Embeddings
Generate 1536-dimensional vector embeddings from text using Axon Embed 1. Use embeddings to build semantic search, power RAG pipelines, cluster documents, and calculate similarity scores — all within your data residency region.
Create embeddings
bash
POST /v1/axon/embeddings| Name | Type | Required | Description |
|---|---|---|---|
| input | string | array | Yes | A string or array of strings to embed. Maximum 100 inputs per request, each under 32,768 characters. |
| model | string | No | Must be "axon-embed-1". This is the default. |
| data_residency | string | No | au | us | eu | uk | sg. Defaults to "au". |
bash
curl -X POST https://api.hldgroup.org/v1/axon/embeddings \
-H "x-internal-secret: <key>" \
-H "x-tenant-id: ten_01hxyz" \
-H "x-user-id: usr_01hxyz" \
-H "x-platform-role: tenant-standard-user" \
-H "Content-Type: application/json" \
-d '{
"model": "axon-embed-1",
"data_residency": "au",
"input": [
"Ransomware was detected on endpoint WIN-DEV-042",
"User account [email protected] showed impossible travel"
]
}'json
{
"data": {
"object": "list",
"model": "axon-embed-1",
"sovereign": true,
"data_residency": "au",
"data": [
{ "object": "embedding", "index": 0, "embedding": [0.0012, -0.0834, ...] },
{ "object": "embedding", "index": 1, "embedding": [0.0230, -0.0421, ...] }
],
"usage": { "prompt_tokens": 28, "total_tokens": 28 }
}
}Building a semantic search pipeline
typescript
// 1. Embed all documents at index time
const docTexts = documents.map(d => d.content)

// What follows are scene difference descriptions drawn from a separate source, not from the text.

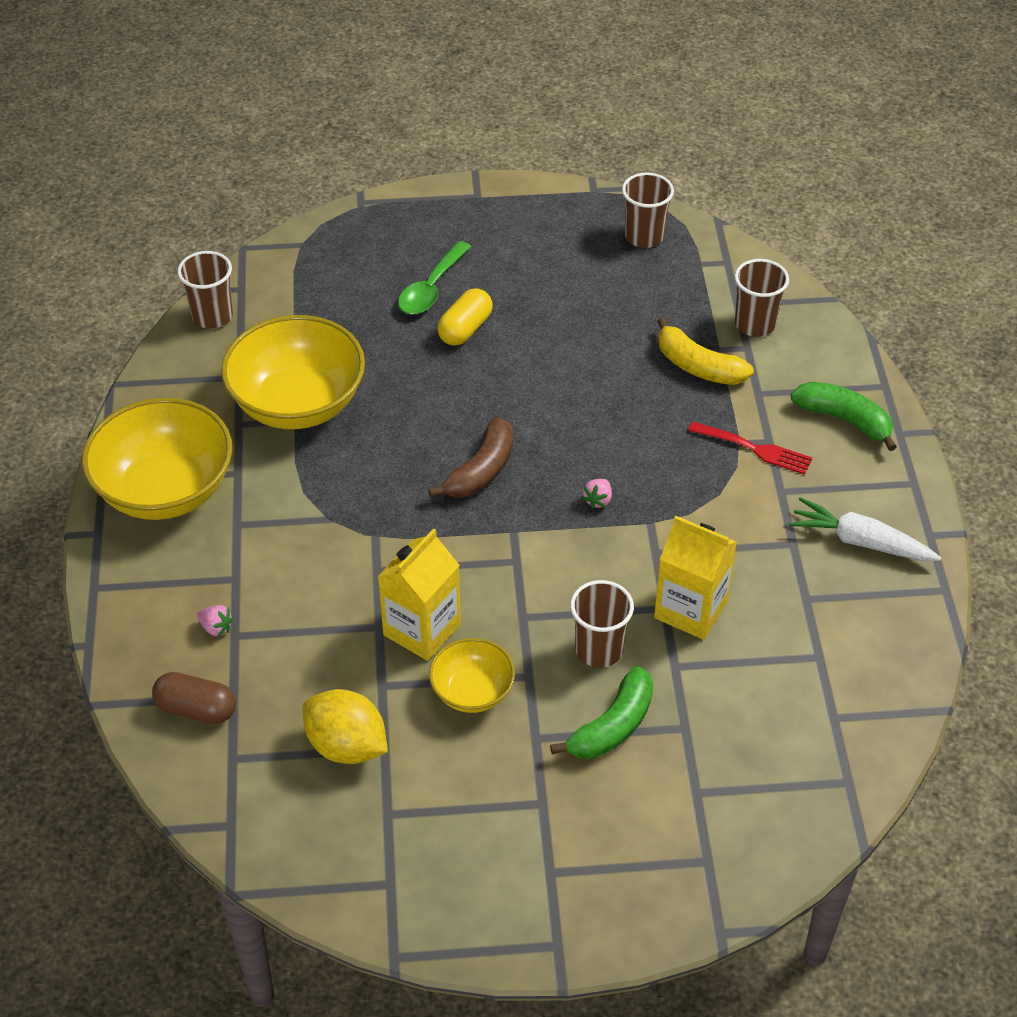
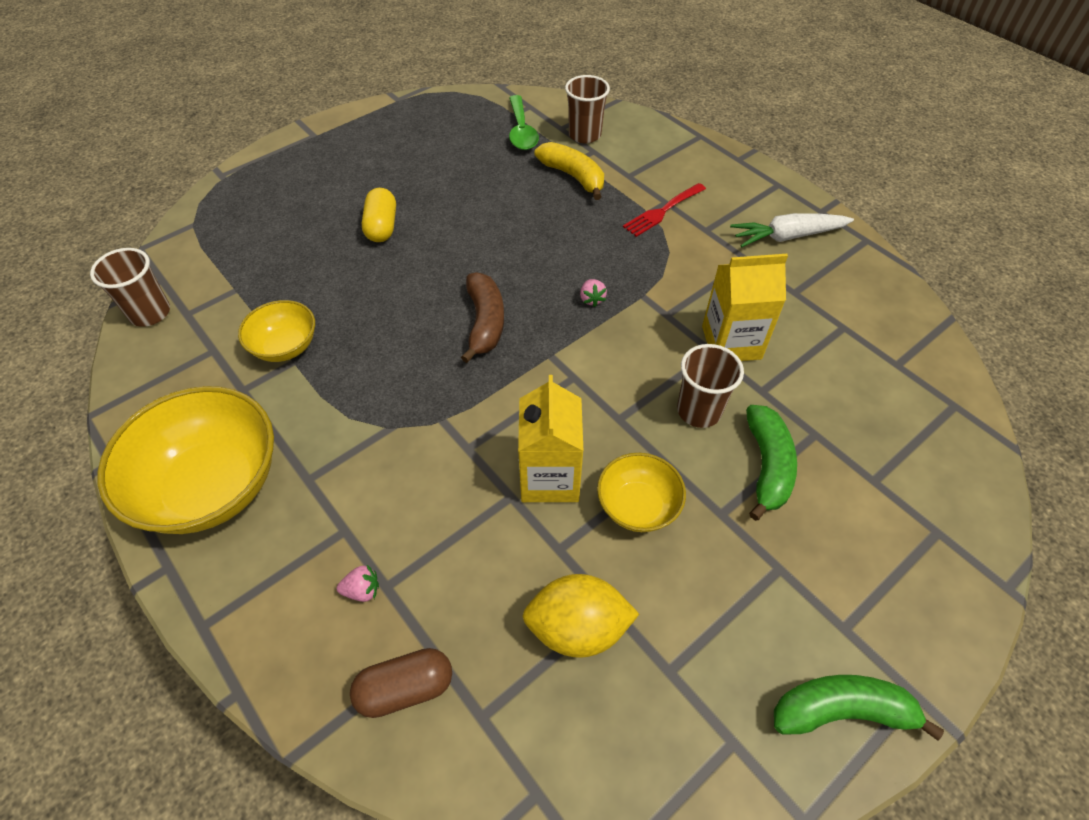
camera: 35 degrees left, 5 degrees up
yellow bowl [221,315,365,429] -> yellow bowl [238,300,315,362], size x0.53
green spoon [398,241,471,314] -> green spoon moved to [509,95,539,150]
brown cup [622,172,674,248] -> none
yellow banana [657,317,754,385] -> yellow banana turned 135 degrees counterclockwise [535,142,604,200]
red fork [688,421,813,475] -> red fork turned 150 degrees clockwise [623,183,706,237]
green banana [790,382,897,451] -> green banana moved to [774,675,944,741]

const { data: { data: embeddings } } = await fetch('/v1/axon/embeddings', {
method: 'POST',
headers: { 'Content-Type': 'application/json', 'x-internal-secret': key, ... },
body: JSON.stringify({ input: docTexts }),
}).then(r => r.json())
// Store embeddings in your vector DB (pgvector, Pinecone, etc.)
await vectorDb.upsert(documents.map((doc, i) => ({
id: doc.id,
vector: embeddings[i].embedding,
metadata: { title: doc.title },
})))
// 2. At query time, embed the query and search
const { data: { data: [queryEmbed] } } = await fetch('/v1/axon/embeddings', {
method: 'POST',
body: JSON.stringify({ input: userQuery }),
}).then(r => r.json())
const results = await vectorDb.query({ vector: queryEmbed.embedding, topK: 5 })Note:For most RAG use cases you don't need to call the embeddings endpoint directly — use
POST /v1/axon/knowledge-bases/:id/query which handles embedding, retrieval, and generation in a single request.